When most people at the mall are wearing jumpers and long trousers on a cool autumn day, Peter Rejcek is in shorts.

The reason being the The Antarctic Sun editor has just spent more than four months on the world’s coldest continent.

Antarctica’s only newspaper dates to 1960, when US Navy members published the McMurdo Sometimez because “sometimez” they would have a newspaper and “sometimez” they would not.

Rejcek has been to Antarctica 10 times for a cumulative “ice time” of more than two years.

Returning to Christchurch can be a culture shock, he says.

“You have to remember to pay for things when you leave a restaurant,” Rejcek says, explaining that in Antarctica room and board are provided. There is also the issue of crossing streets.

“You don’t have to think to look right when you cross the street [in Antarctica].”

He was one of about 2500 US Antarctic Programme (USAP) personnel and contractors who passed through Christchurch on their way to Antarctica this past summer.

Rejcek, who was based at McMurdo Station from October until February 17, says he did not see a sunset the entire time he was there.

As part of his work in Antarctica this summer, Rejcek travelled to the South Pole, where he previously spent a year from 2003-2004 as a carpenter helper.

He also visited the Allan Hills, where he was able to meet palaeontologists studying plant fossils.

The project was one of more than 100 the USAP conducted during the summer.

Source material -
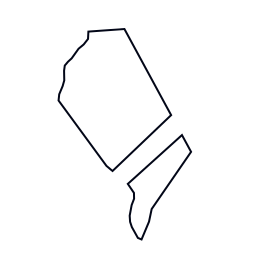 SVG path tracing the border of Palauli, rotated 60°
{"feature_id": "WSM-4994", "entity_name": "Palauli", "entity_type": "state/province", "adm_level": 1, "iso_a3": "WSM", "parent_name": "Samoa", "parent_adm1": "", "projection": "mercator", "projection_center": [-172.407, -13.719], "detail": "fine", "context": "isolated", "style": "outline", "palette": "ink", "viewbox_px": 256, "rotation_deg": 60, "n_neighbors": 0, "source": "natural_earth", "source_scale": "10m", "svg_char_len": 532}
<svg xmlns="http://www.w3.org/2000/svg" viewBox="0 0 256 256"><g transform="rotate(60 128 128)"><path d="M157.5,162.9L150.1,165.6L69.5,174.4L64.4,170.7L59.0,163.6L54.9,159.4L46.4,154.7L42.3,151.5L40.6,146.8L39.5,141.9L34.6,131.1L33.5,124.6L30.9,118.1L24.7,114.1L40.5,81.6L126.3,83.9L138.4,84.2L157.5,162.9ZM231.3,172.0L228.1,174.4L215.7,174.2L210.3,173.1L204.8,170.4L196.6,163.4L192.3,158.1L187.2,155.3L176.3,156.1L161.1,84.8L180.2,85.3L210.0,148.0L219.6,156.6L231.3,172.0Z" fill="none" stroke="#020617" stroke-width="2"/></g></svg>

Task list -
(1) Rewrite the article about Peter Rejcek starting with "Rejcek has been" and going on through "of crossing streets.", putting "café" in place of "restaurant".
(2) According to the article about Peter Rejcek, what year does Antarctica's only newspaper date to?
(3) Continue the article about Peter Rejcek's time in Antarctica from its last sentence.

Outputs -
(1)
Rejcek has been to Antarctica 10 times for a cumulative “ice time” of more than two years.

Returning to Christchurch can be a culture shock, he says.

“You have to remember to pay for things when you leave a café,” Rejcek says, explaining that in Antarctica room and board are provided. There is also the issue of crossing streets.

(2) 1960

(3)
Although he misses some of the people in Antarctica and events like Icestock – a music festival at McMurdo featuring bands made up of on-base personnel – Rejcek says he is grateful for a few things Christchurch has that Antarctica does not, like the “giant, beautiful trees” in Hagley Park.

With so many Antarctic personnel passing through Christchurch, he says it is not uncommon to meet fellow “ice people” when out and about.

USAP has used Christchurch as a “gateway” to Antarctica since the 1950s and the partnership resulted in about 21,000 total nights spent by USAP contractors and personnel at Canterbury hotels this summer.

Rejcek says fully booked hotels due to events including the Cricket World Cup and Te Matatini meant that some people were forced to lodge in Methven instead of close to the USAP’s facilities near Christchurch Airport. Christchurch Mayor Lianne Dalziel says Antarctic links are very important, injecting more than $100 million into the local economy.